The author thanks the many demographers at the Census Bureau and in academe for their contributions over the years to his understanding of historical U.S. decennial census statistics and their limitations, and thanks others, including several high-school history teachers, for their input in developing the Chartbook.  In particular, the author thanks David M. Kennedy (Donald J. McLachlan Professor of History, Emeritus, and Director of the Bill Lane Center for the American West, at Stanford University), Herbert S. Klein (Professor of History and Director of the Center for Latin American Studies at Stanford University), and Alexander E. Landry (Reference Librarian at the U.S. Census Bureau) for their consultation and their support.

 

 

[1]Bohme et al, 1973.

[2]Bohme et al, 1973; Anderson, 1988; Gauthier, 2002.  The requirement for confidentiality is 72 years, after which period microfilm copies of decennial census schedules are available to the public from the National Archives, pursuant to Title 44. U.S. Code..

[3]Carter, Gartner, Haines, Olmstead, Sutch, and Wright, editors in chief, 2006.

[4]For simplicity, the term Census Bureau is used in the text to include its predecessors, the Bureau of the Census and the Census Office.  See References, Decennial Census Publications.

[5]For a description of IPUMS, see Ruggles, Sobek, et al, 1997.

[6]The essays in the Millennial Edition, along with the references provided in these essays, provide an extensive analysis of American demographic history.  See especially, Carter, Haines, Sutch, and Wright, 2006; Haines, 2006a; Haines, 2006b; Ferrie, 2006; Barde, Carter, and Sutch, 2006; Ruggles, 2006; Carter, 2006; and Sobek, 2006.  For a one-volume “survey” of American demographic history, see Klein, 2004.  For demographic methods and techniques of analysis, see one of the editions of The Methods and Materials of Demography, the first and the most recent editions being Shryock, Siegal, and Associates, 1971; and Siegal and Swanson, editors, 2004.

[7]U.S. Census Bureau, 2004.

[8]This is reflected in textbooks on American history.  For example, see Kennedy, Cohen, and Bailey, 2010.

[9]For a description of boundary changes, as well as historical population counts for states and counties, see Forstall, 1996.

[10]For a comprehensive list of items on the population questionnaire at each decennial census in the 1790 to 2000 period, see Gauthier, 2002.

[11]Hobbs, 2004.

[12]For discussion and estimates of estimated net undercount, see U.S. Bureau of the Census, 1975 (Historical Statistics of the United States, Part 1, p. 1); Fay et al, 1988; Robinson et al, 1993; and U.S. Census Bureau, 2003.

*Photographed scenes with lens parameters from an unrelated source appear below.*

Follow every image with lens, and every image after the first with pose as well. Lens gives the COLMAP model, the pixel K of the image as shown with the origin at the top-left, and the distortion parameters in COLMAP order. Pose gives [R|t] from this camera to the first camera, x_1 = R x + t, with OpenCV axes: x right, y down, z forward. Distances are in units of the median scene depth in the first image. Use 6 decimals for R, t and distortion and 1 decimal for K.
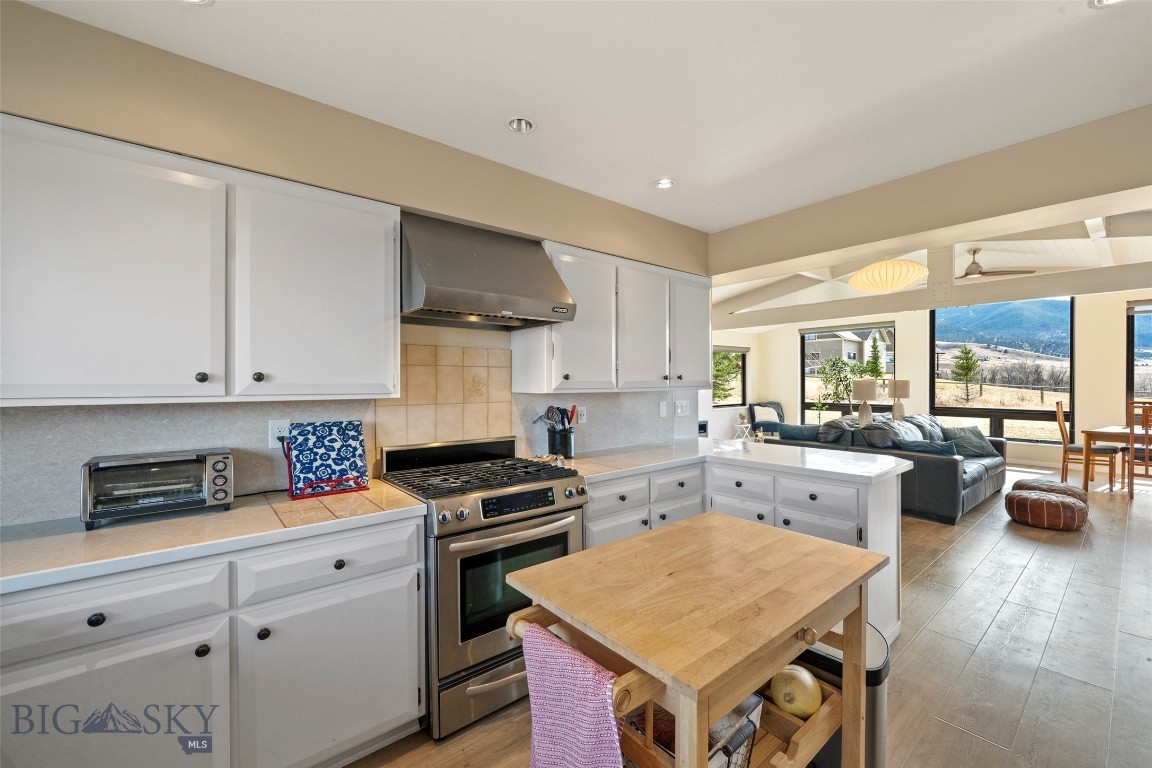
lens RADIAL K [[471.7, 0, 577.0], [0, 471.7, 387.0], [0, 0, 1]] dist [0.000416, 0.000000]
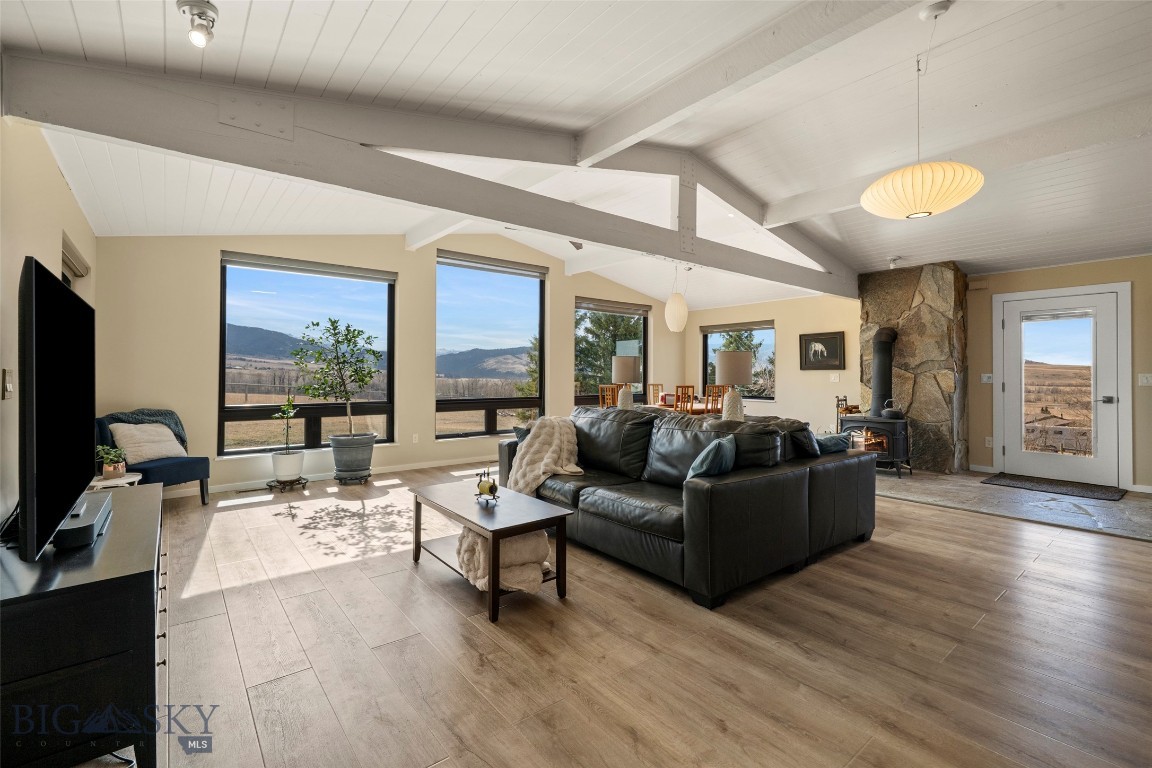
lens RADIAL K [[500.4, 0, 572.7], [0, 500.4, 375.0], [0, 0, 1]] dist [-0.002091, -0.000056]
pose [[0.029388, 0.004841, 0.999556, -0.023937], [0.015090, 0.999872, -0.005287, 0.010898], [-0.999454, 0.015239, 0.029311, 0.811459]]
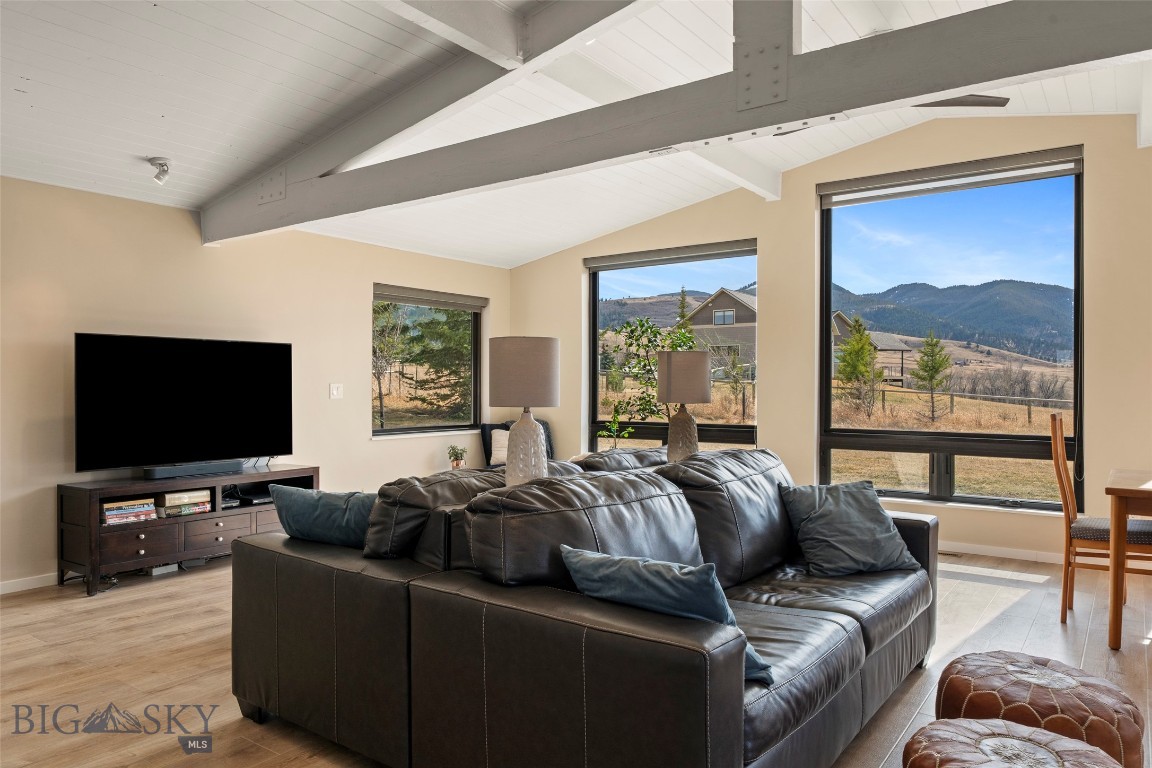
lens RADIAL K [[781.9, 0, 572.8], [0, 781.9, 387.0], [0, 0, 1]] dist [-0.008879, 0.001496]
pose [[0.969557, 0.008764, 0.244710, 0.355587], [-0.004740, 0.999844, -0.017032, 0.016925], [-0.244821, 0.015353, 0.969447, 0.354353]]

[13]For illustration, an example at the national level is provided using 1950 census data on children ever born to ever-married women.  These data were based on a 3 and 1/3 percent sample, much smaller than for most census sample data.  For a weighted population of 1,000,000 (meaning about 33,000 sample cases), the standard error on an estimated percentage of 10 percent with zero children ever born  is 0.2 percentage points, and the standard error on an estimated rate of 3.00 lifetime births per woman is 0.02 births (U.S. Bureau of the Census, 1955).  There is about a 69-percent chance that the sample-based estimates would be within one standard error (and about a 95-percent chance within two standard errors) of what would have been obtained from a complete census.